WORK TASK: Leaving out all pictures, return the records word for word.

Scene images with camera geometry data:
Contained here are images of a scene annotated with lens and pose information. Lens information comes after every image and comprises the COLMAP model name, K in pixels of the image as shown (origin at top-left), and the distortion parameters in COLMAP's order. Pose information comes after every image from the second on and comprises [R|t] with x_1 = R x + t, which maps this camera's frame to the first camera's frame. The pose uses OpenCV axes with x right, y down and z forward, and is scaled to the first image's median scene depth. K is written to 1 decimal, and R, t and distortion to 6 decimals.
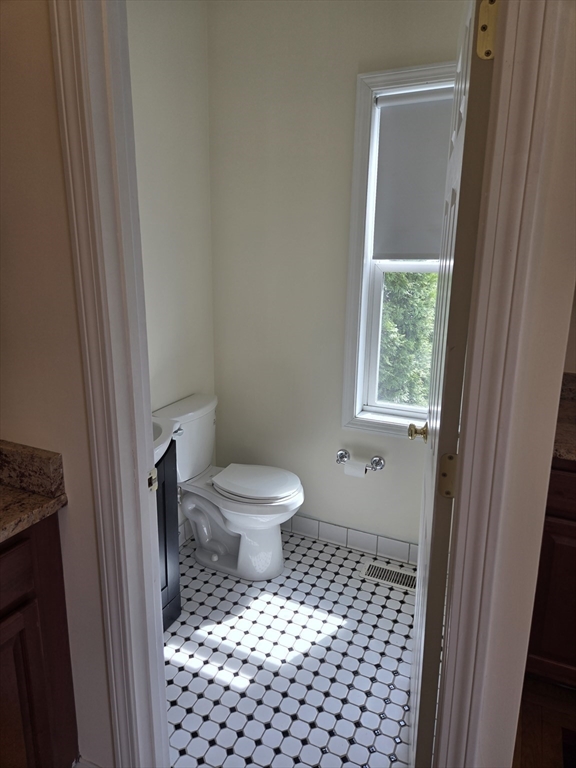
lens RADIAL K [[511.8, 0, 284.8], [0, 511.8, 382.7], [0, 0, 1]] dist [0.077763, -0.065636]
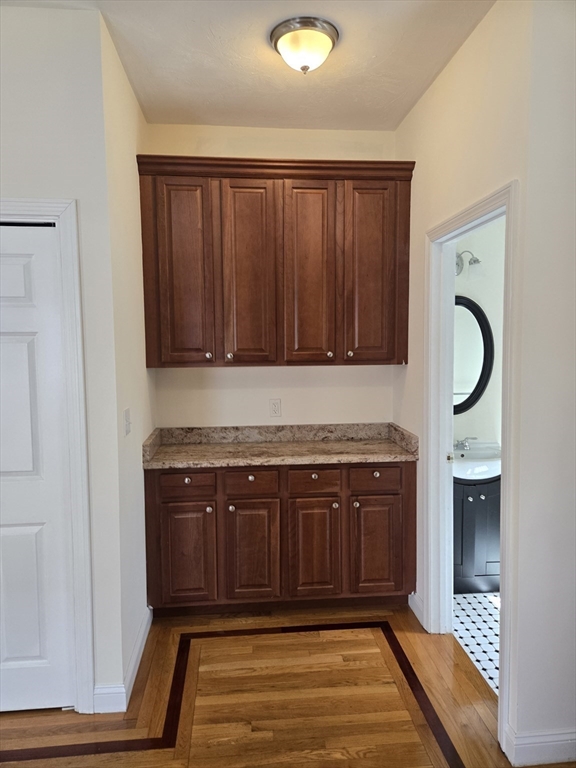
lens RADIAL K [[511.8, 0, 287.9], [0, 511.8, 375.3], [0, 0, 1]] dist [0.077763, -0.065636]
pose [[0.510608, 0.043845, -0.858695, 0.686453], [-0.189518, 0.979876, -0.062661, 0.062077], [0.838667, 0.194734, 0.508641, -0.421681]]
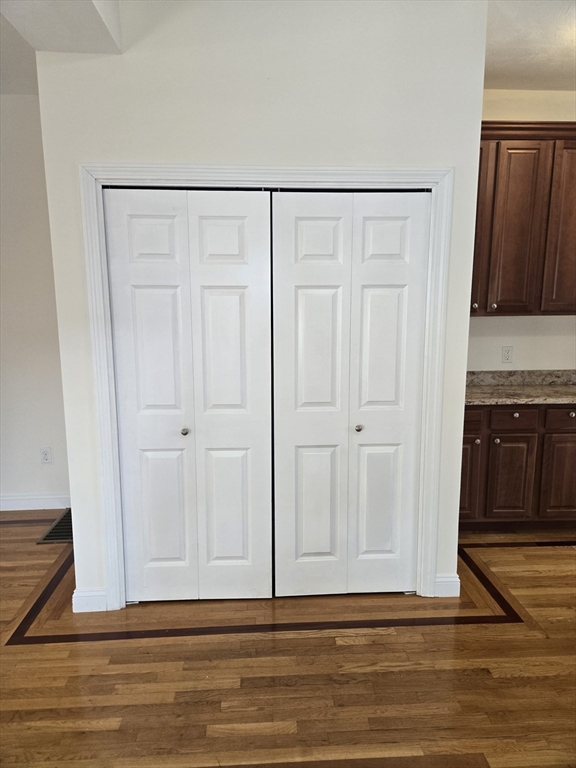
lens RADIAL K [[511.8, 0, 284.1], [0, 511.8, 377.0], [0, 0, 1]] dist [0.077763, -0.065636]
pose [[0.478049, 0.124585, -0.869453, 0.506753], [-0.197093, 0.979861, 0.032038, 0.218259], [0.855935, 0.156047, 0.492976, -1.059562]]
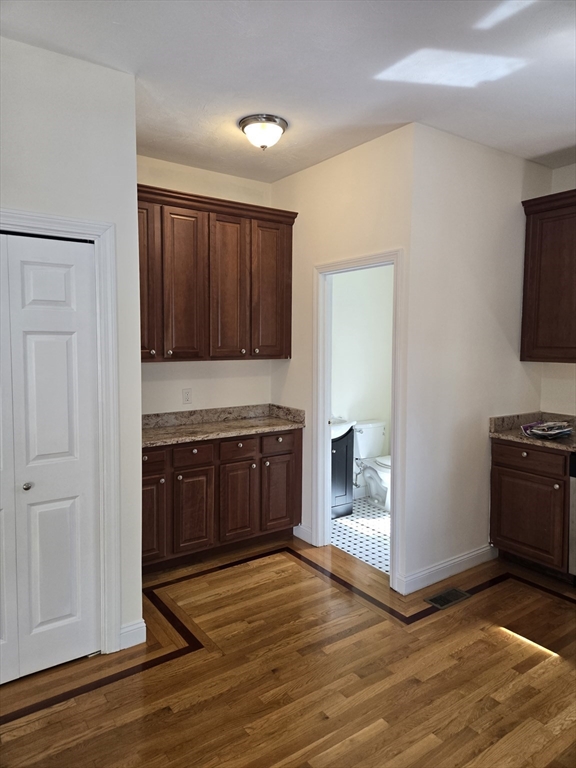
lens RADIAL K [[511.8, 0, 286.7], [0, 511.8, 372.4], [0, 0, 1]] dist [0.077763, -0.065636]
pose [[0.870907, 0.024647, -0.490830, 0.575719], [-0.110202, 0.983102, -0.146170, 0.203593], [0.478934, 0.181391, 0.858906, -1.032962]]
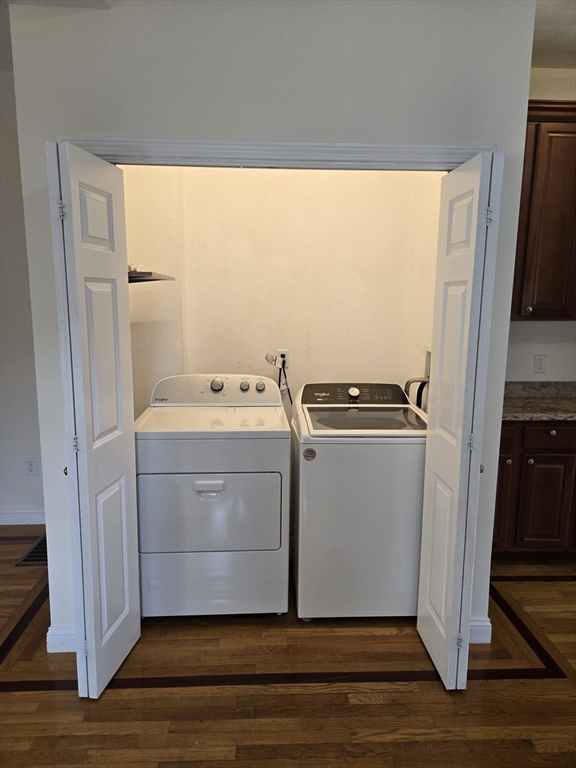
lens RADIAL K [[511.8, 0, 280.2], [0, 511.8, 378.8], [0, 0, 1]] dist [0.077763, -0.065636]
pose [[0.461043, 0.130889, -0.877672, 0.376979], [-0.211230, 0.976820, 0.034716, 0.209090], [0.861871, 0.169385, 0.478004, -0.996126]]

SOLUTION FOR THIS EXERCISE:
Contained here are images of a scene annotated with lens and pose information. Lens information comes after every image and comprises the COLMAP model name, K in pixels of the image as shown (origin at top-left), and the distortion parameters in COLMAP's order. Pose information comes after every image from the second on and comprises [R|t] with x_1 = R x + t, which maps this camera's frame to the first camera's frame. The pose uses OpenCV axes with x right, y down and z forward, and is scaled to the first image's median scene depth. K is written to 1 decimal, and R, t and distortion to 6 decimals.
lens RADIAL K [[511.8, 0, 284.8], [0, 511.8, 382.7], [0, 0, 1]] dist [0.077763, -0.065636]
lens RADIAL K [[511.8, 0, 287.9], [0, 511.8, 375.3], [0, 0, 1]] dist [0.077763, -0.065636]
pose [[0.510608, 0.043845, -0.858695, 0.686453], [-0.189518, 0.979876, -0.062661, 0.062077], [0.838667, 0.194734, 0.508641, -0.421681]]
lens RADIAL K [[511.8, 0, 284.1], [0, 511.8, 377.0], [0, 0, 1]] dist [0.077763, -0.065636]
pose [[0.478049, 0.124585, -0.869453, 0.506753], [-0.197093, 0.979861, 0.032038, 0.218259], [0.855935, 0.156047, 0.492976, -1.059562]]
lens RADIAL K [[511.8, 0, 286.7], [0, 511.8, 372.4], [0, 0, 1]] dist [0.077763, -0.065636]
pose [[0.870907, 0.024647, -0.490830, 0.575719], [-0.110202, 0.983102, -0.146170, 0.203593], [0.478934, 0.181391, 0.858906, -1.032962]]
lens RADIAL K [[511.8, 0, 280.2], [0, 511.8, 378.8], [0, 0, 1]] dist [0.077763, -0.065636]
pose [[0.461043, 0.130889, -0.877672, 0.376979], [-0.211230, 0.976820, 0.034716, 0.209090], [0.861871, 0.169385, 0.478004, -0.996126]]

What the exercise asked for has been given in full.